The background to the good clinical results reported using painful eccentric calf-muscle training as treatment for chronic painful mid-portion Achilles tendinosis is not known. Recently, using ultrasound and colour Doppler technique, we showed that painful tendinosis was associated with a local neovascularisation. Furthermore, in a pilot study, destroying these neovessels by sclerosing therapy cured the pain in most patients. Dynamic ultrasound and colour Doppler examination has shown that the flow in the neovessels stops during dorsiflexion in the ankle joint. Therefore, it was of interest to study the occurrence of neovascularisation before and after eccentric training. Forty-one tendons in 30 patients (22 men and 8 women, mean age 48 years) with chronic painful mid-portion Achilles tendinosis were examined with ultrasonography and colour Doppler, before and after 12 weeks of eccentric calf-muscle training. Before treatment, there was a local neovascularisation in the area with tendon changes (hypo-echoic areas, irregular fibre structure) in all tendons.
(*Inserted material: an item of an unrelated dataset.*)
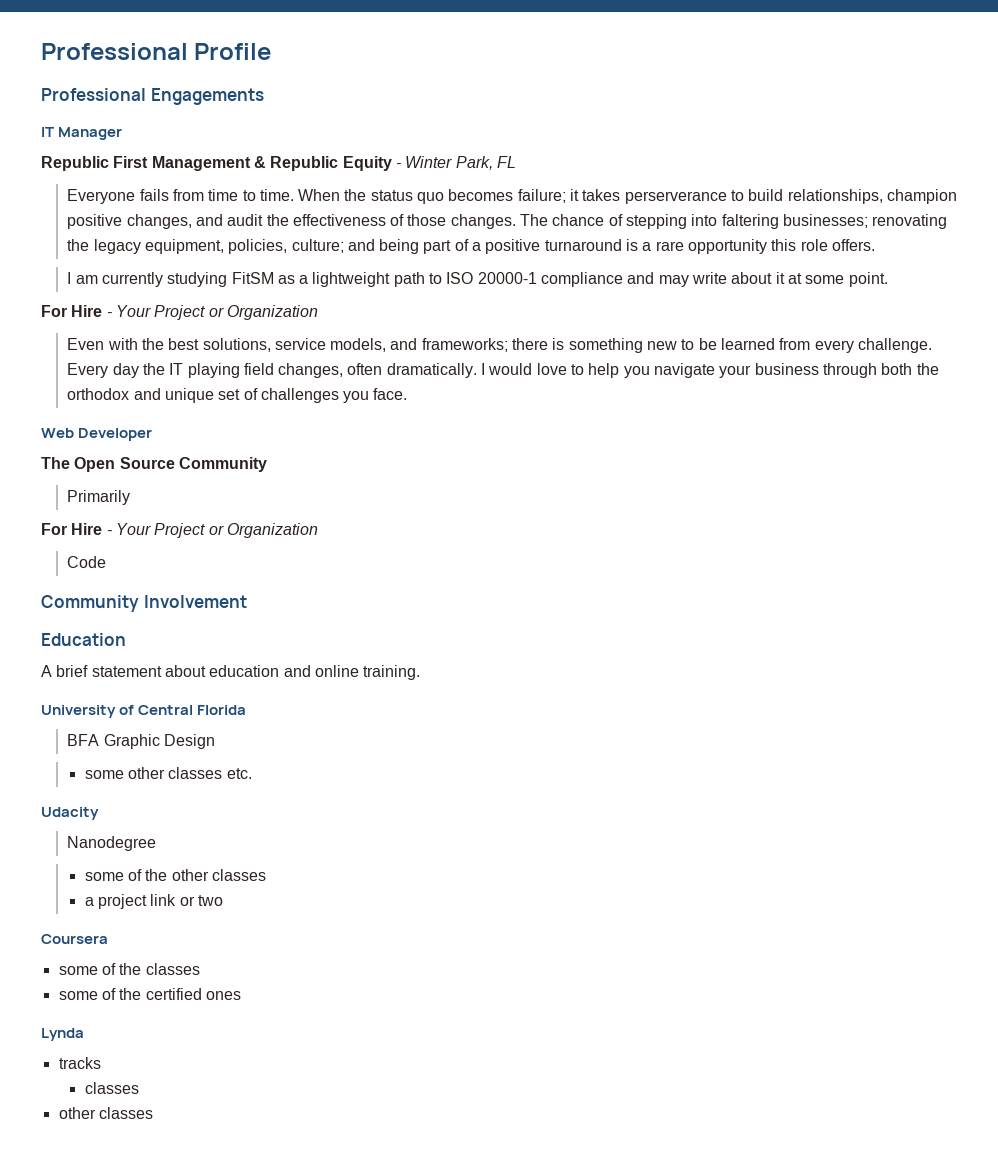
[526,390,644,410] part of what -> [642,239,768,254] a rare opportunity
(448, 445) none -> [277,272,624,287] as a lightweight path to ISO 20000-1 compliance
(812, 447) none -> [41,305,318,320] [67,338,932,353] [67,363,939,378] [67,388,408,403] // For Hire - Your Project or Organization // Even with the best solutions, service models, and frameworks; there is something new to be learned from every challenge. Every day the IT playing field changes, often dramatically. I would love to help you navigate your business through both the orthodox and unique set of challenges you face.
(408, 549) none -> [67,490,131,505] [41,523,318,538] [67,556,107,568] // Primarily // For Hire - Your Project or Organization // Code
At follow-up after treatment (mean 28 months), there was a good clinical result (no tendon pain during activity) in 36/41 tendons, and a poor result in 5/41 tendons. In 34/36 tendons with a good clinical result of treatment there was a more normal tendon structure, and in 32/36 tendons there was no remaining neovascularisation. In 5/5 tendons with a poor clinical result there was a remaining neovascularisation in the tendon, and in 2/5 tendons there were remaining structural abnormalities. In conclusion, in patients with chronic painful mid-portion Achilles tendinosis, a good clinical result after eccentric training seems to be associated with a more normal tendon structure and no remaining neovascularisation. Action on the area with neovessels during the eccentric training regimen might possibly be responsible for the good clinical results.

摘要

使用疼痛性小腿肌肉离心训练治疗慢性疼痛性跟腱中段肌腱病所报告的良好临床效果,其背后的原因尚不清楚。最近,我们利用超声和彩色多普勒技术显示,疼痛性肌腱病与局部新生血管形成有关。此外,在一项初步研究中,通过硬化疗法破坏这些新生血管可使大多数患者的疼痛得以治愈。动态超声和彩色多普勒检查显示,踝关节背屈时新生血管内的血流会停止。因此,研究离心训练前后新生血管形成的情况很有意义。对30例(22例男性和8例女性,平均年龄48岁)患有慢性疼痛性跟腱中段肌腱病的患者的41条肌腱,在进行12周小腿肌肉离心训练前后,进行了超声检查和彩色多普勒检查。治疗前,所有肌腱中出现肌腱改变(低回声区、纤维结构不规则)的区域均存在局部新生血管形成。治疗后的随访(平均28个月)显示,41条肌腱中有36条临床效果良好(活动时无肌腱疼痛),5条效果不佳。在治疗临床效果良好的36条肌腱中,有34条肌腱结构更正常,32条肌腱中已无新生血管残留。在临床效果不佳的5条肌腱中,有5条肌腱仍有新生血管残留,2条肌腱仍有结构异常。总之,对于患有慢性疼痛性跟腱中段肌腱病的患者,离心训练后的良好临床效果似乎与更正常的肌腱结构和无新生血管残留有关。在离心训练方案中对新生血管区域采取的措施可能是取得良好临床效果的原因。